TASK ITEM:
Retype the data from its first line through the line containing "65: (138, 102)", including that line, and leave out the pictures.

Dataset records
▼

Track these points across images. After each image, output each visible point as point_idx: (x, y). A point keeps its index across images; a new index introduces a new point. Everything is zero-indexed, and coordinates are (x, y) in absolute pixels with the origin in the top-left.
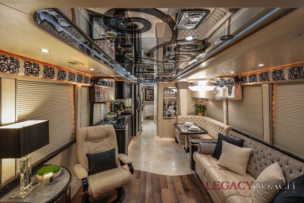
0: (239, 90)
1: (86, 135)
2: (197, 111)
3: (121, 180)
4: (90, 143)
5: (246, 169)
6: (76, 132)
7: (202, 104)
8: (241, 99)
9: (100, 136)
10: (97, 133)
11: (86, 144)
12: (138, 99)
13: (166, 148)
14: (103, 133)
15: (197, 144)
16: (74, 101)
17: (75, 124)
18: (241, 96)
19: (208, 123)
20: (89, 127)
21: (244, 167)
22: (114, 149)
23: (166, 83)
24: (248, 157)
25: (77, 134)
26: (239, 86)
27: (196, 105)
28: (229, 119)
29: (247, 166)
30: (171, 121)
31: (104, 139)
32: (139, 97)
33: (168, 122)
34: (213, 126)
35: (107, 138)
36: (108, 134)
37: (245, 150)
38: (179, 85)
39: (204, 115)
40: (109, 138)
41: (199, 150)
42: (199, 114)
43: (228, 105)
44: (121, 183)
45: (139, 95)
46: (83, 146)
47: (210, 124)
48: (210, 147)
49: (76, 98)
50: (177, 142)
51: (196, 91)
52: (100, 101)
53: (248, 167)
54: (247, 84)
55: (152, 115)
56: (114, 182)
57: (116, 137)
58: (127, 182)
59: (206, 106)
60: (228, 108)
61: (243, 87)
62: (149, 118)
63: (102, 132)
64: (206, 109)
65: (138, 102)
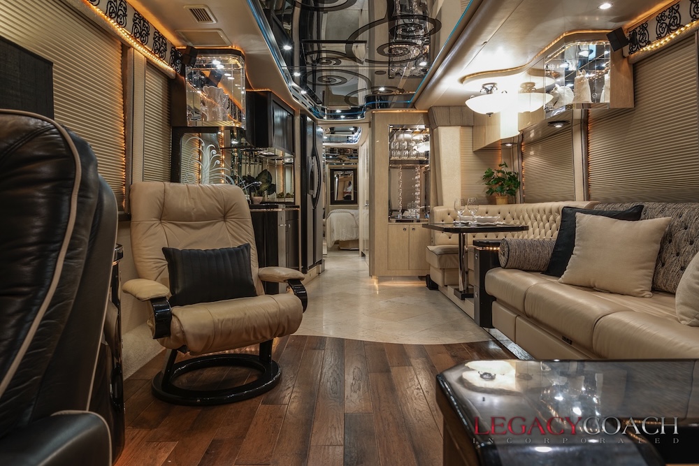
0: (626, 79)
1: (162, 201)
2: (491, 191)
3: (269, 311)
4: (171, 229)
5: (651, 279)
6: (129, 190)
7: (506, 170)
8: (630, 104)
9: (204, 210)
10: (195, 202)
11: (159, 228)
12: (312, 162)
13: (400, 298)
14: (212, 202)
15: (497, 244)
16: (124, 97)
17: (128, 167)
18: (631, 96)
19: (526, 216)
20: (167, 183)
21: (644, 271)
22: (247, 246)
23: (398, 111)
24: (656, 242)
25: (134, 196)
26: (625, 66)
27: (488, 177)
28: (592, 188)
29: (653, 271)
30: (412, 227)
31: (215, 223)
32: (314, 158)
33: (404, 232)
34: (541, 218)
35: (225, 221)
36: (227, 208)
37: (648, 225)
38: (438, 115)
39: (512, 201)
40: (231, 223)
41: (502, 260)
42: (499, 200)
43: (587, 144)
44: (271, 322)
45: (314, 153)
46: (152, 230)
47: (532, 216)
48: (537, 246)
49: (129, 88)
50: (432, 286)
51: (490, 114)
52: (199, 124)
53: (656, 273)
54: (648, 48)
55: (354, 237)
56: (248, 314)
57: (250, 220)
58: (289, 321)
59: (518, 174)
60: (587, 153)
61: (635, 67)
62: (343, 247)
63: (208, 199)
64: (518, 184)
65: (312, 172)
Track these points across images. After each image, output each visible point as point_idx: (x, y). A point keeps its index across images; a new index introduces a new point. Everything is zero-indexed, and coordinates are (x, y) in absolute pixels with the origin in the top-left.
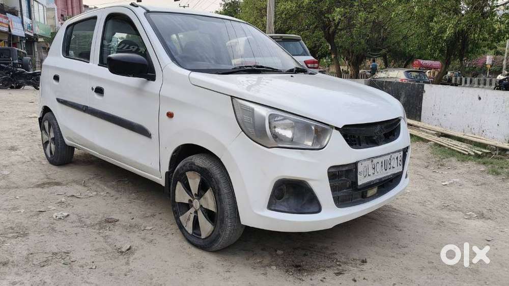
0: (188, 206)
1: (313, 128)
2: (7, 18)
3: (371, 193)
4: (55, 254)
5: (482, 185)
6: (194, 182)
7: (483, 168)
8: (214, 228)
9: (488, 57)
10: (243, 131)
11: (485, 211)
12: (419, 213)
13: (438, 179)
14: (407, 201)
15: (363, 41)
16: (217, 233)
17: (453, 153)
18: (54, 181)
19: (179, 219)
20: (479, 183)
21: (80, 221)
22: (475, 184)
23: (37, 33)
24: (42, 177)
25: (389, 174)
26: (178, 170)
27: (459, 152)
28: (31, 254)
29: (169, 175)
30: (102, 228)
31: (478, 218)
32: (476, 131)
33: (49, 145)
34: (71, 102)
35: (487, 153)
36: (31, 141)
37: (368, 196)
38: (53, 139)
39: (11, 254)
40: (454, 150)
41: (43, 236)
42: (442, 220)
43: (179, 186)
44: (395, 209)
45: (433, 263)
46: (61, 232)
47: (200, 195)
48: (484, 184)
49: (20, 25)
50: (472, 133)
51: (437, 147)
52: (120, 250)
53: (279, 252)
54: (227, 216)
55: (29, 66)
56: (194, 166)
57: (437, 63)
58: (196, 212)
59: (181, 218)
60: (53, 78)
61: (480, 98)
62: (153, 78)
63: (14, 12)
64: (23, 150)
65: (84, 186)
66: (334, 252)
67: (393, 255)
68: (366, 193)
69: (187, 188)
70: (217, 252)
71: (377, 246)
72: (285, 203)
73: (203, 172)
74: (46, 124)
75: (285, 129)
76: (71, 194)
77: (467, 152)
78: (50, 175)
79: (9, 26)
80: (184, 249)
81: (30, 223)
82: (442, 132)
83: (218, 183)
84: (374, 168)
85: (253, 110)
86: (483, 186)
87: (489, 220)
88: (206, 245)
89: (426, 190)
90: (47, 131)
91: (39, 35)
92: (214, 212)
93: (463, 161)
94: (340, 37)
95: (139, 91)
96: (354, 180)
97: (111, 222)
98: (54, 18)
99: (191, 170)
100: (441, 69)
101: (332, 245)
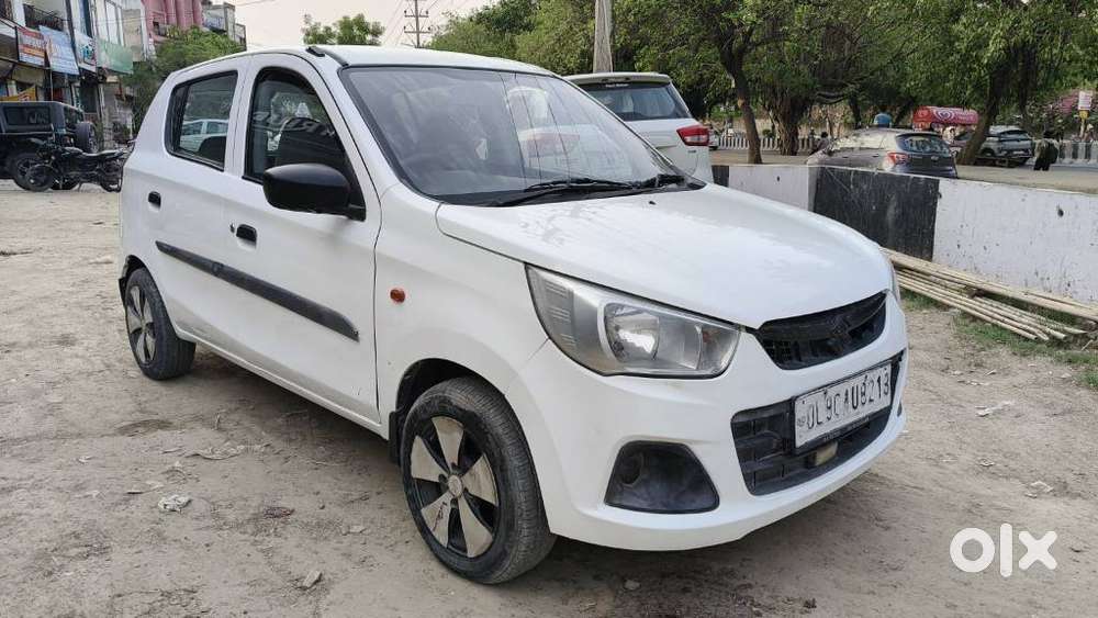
0: (438, 488)
1: (699, 330)
2: (40, 37)
3: (822, 457)
4: (167, 595)
5: (1063, 414)
6: (451, 439)
7: (1066, 372)
8: (495, 538)
9: (1082, 94)
10: (550, 338)
11: (1070, 478)
12: (927, 484)
13: (969, 402)
14: (901, 455)
15: (804, 68)
16: (500, 550)
17: (1002, 335)
18: (155, 417)
19: (420, 513)
20: (1059, 411)
21: (217, 516)
22: (1049, 411)
23: (104, 66)
24: (130, 407)
25: (861, 416)
26: (415, 412)
27: (1015, 334)
28: (119, 596)
29: (397, 419)
30: (259, 531)
31: (1054, 494)
32: (1054, 283)
33: (142, 337)
34: (188, 253)
35: (1076, 336)
36: (102, 321)
37: (817, 464)
38: (151, 326)
39: (77, 596)
40: (1005, 329)
41: (140, 552)
42: (977, 501)
43: (419, 446)
44: (877, 475)
45: (956, 606)
46: (175, 541)
47: (463, 468)
48: (1070, 411)
49: (68, 50)
50: (1045, 289)
51: (967, 321)
52: (299, 584)
53: (631, 585)
54: (521, 515)
55: (91, 141)
56: (448, 407)
57: (970, 114)
58: (455, 501)
59: (423, 511)
60: (147, 197)
61: (1061, 213)
62: (360, 215)
63: (55, 24)
64: (86, 343)
65: (219, 429)
66: (747, 581)
67: (871, 589)
68: (814, 458)
69: (435, 449)
70: (500, 586)
71: (839, 567)
72: (643, 490)
73: (469, 421)
74: (135, 294)
75: (639, 332)
76: (192, 452)
77: (1034, 334)
78: (146, 402)
79: (46, 54)
80: (433, 578)
81: (110, 521)
82: (979, 286)
83: (499, 445)
84: (829, 408)
85: (571, 294)
86: (1067, 417)
87: (1079, 499)
88: (479, 572)
89: (942, 429)
90: (138, 308)
91: (109, 70)
92: (492, 505)
93: (1024, 355)
94: (755, 60)
95: (332, 240)
96: (788, 436)
97: (278, 514)
98: (139, 31)
99: (443, 413)
100: (978, 125)
101: (742, 566)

▲

ANSWER SECTION:
Track these points across images. After each image, output each visible point as point_idx: (x, y). A point keeps its index across images; a new index introduces a new point. Everything is zero-indexed, and coordinates are (x, y) in absolute pixels with the origin in the top-left.
0: (239, 90)
1: (86, 135)
2: (197, 111)
3: (121, 180)
4: (90, 143)
5: (246, 169)
6: (76, 132)
7: (202, 104)
8: (241, 99)
9: (100, 136)
10: (97, 133)
11: (86, 144)
12: (138, 99)
13: (166, 148)
14: (103, 133)
15: (197, 144)
16: (74, 101)
17: (75, 124)
18: (241, 96)
19: (208, 123)
20: (89, 127)
21: (244, 167)
22: (114, 149)
23: (166, 83)
24: (248, 157)
25: (77, 134)
26: (239, 86)
27: (196, 105)
28: (229, 119)
29: (247, 166)
30: (171, 121)
31: (104, 139)
32: (139, 97)
33: (168, 122)
34: (213, 126)
35: (107, 138)
36: (108, 134)
37: (245, 150)
38: (179, 85)
39: (204, 115)
40: (109, 138)
41: (199, 150)
42: (199, 114)
43: (228, 105)
44: (121, 183)
45: (139, 95)
46: (83, 146)
47: (210, 124)
48: (210, 147)
49: (76, 98)
50: (177, 142)
51: (196, 91)
52: (100, 101)
53: (248, 167)
54: (247, 84)
55: (152, 115)
56: (114, 182)
57: (116, 137)
58: (127, 182)
59: (206, 106)
60: (228, 108)
61: (243, 87)
62: (149, 118)
63: (102, 132)
64: (206, 109)
65: (138, 102)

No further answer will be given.